[Ocfs2-users] NFS Failover

Tue Dec 9 07:01:17 PST 2008

Sunil,

   They are not waiting, the kernel reconnects after a few seconds, but just dont like the other nfs server, any attempt to access directories or files after the virtual IP failover to the other nfs server was resulting in errors. Unfortunatelly I dont have the exact error message here anymore.

   We found a parameter on the nfs server that seems to fix it, fsid. If you set this to the same number on both servers it forces both of them to use the same identifiers. Seems that if you dont, you need to guarantee that the mount is done on the same device on both servers, and we cannot do this since we are using powerpath. 

  I would like to confirm if the inode numbers are consistent accross servers?

————————

Required tasks:
**a.** Reproduce word for word the stretch of the NFS failover post from "[Ocfs2-users] NFS Failover" through "consistent accross servers?".
**b.** Pick up the NFS failover post after its final sentence and continue writing it.

Dataset excerpt:
————————

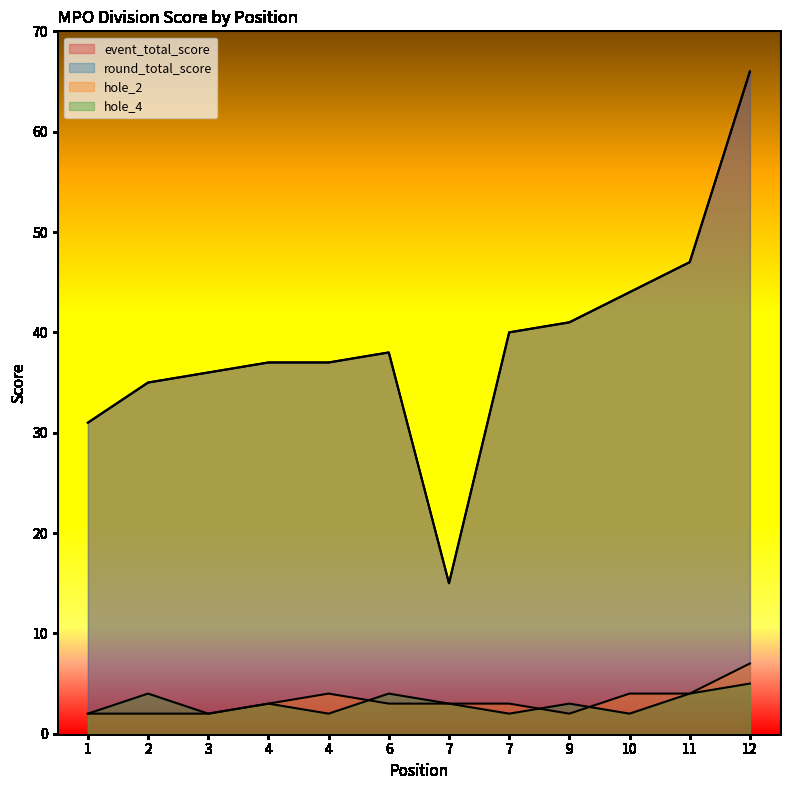

Where is hole_4 nearest to the value 3?

4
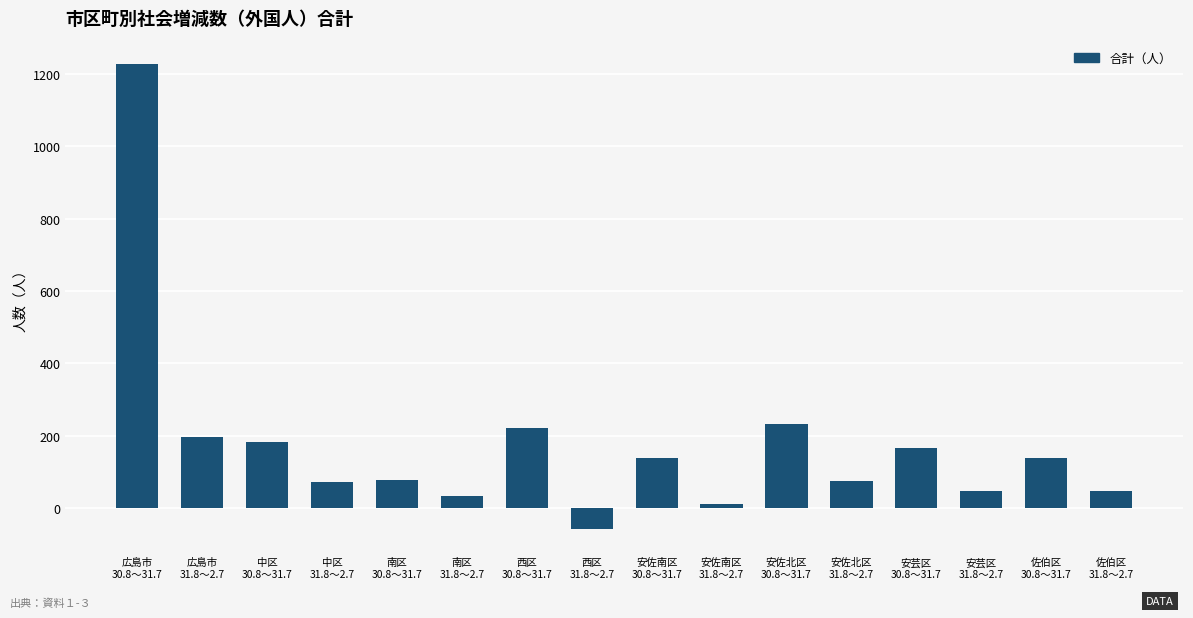

What is the maximum value shown in the chart?

1228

————————

Exercise answers:
**a.**
[Ocfs2-users] NFS Failover

Tue Dec 9 07:01:17 PST 2008

Sunil,

   They are not waiting, the kernel reconnects after a few seconds, but just dont like the other nfs server, any attempt to access directories or files after the virtual IP failover to the other nfs server was resulting in errors. Unfortunatelly I dont have the exact error message here anymore.

   We found a parameter on the nfs server that seems to fix it, fsid. If you set this to the same number on both servers it forces both of them to use the same identifiers. Seems that if you dont, you need to guarantee that the mount is done on the same device on both servers, and we cannot do this since we are using powerpath. 

  I would like to confirm if the inode numbers are consistent accross servers?

**b.**
  That is:

[oracle at br001sv0440 concurrents]$ ls -il
total 8
131545 drwxr-xr-x  2  100 users 4096 Dec  9 12:12 admin
131543 drwxrwxrwx  2 root dba   4096 Dec  4 08:53 lost+found
[oracle at br001sv0440 concurrents]$

   Directory "admin" (Or other directories/files) is always be inode number 131545, no mater on what server we are? Seems to be so, but I would like to confirm.

   About the metadata changes, this share will be used for log files (Actually, for a Oracle eBusiness Suite concurrent log and output files), so we can tolerate if a few of the latest files are lost during the failover. The user can simply run his report again. Also if some processes hang or die during the failover it can be tolerated, as the internal manager can restart them. Preferably processes should die instead of hanging.

   But I am concerned about dangling locks on the server. Not sure on how to handle those. On the NFS-HA docs some files on /var/lib/nfs are copied using scripts every few seconds, but this does not seem to be a foolprof way. 

   I overviewed the docs from NFS-HA sent to the list, they are usefull, but also very "Linux HA" centric, and require the heartbeat2 package. I wont install another cluster stack, since I already have CRS here.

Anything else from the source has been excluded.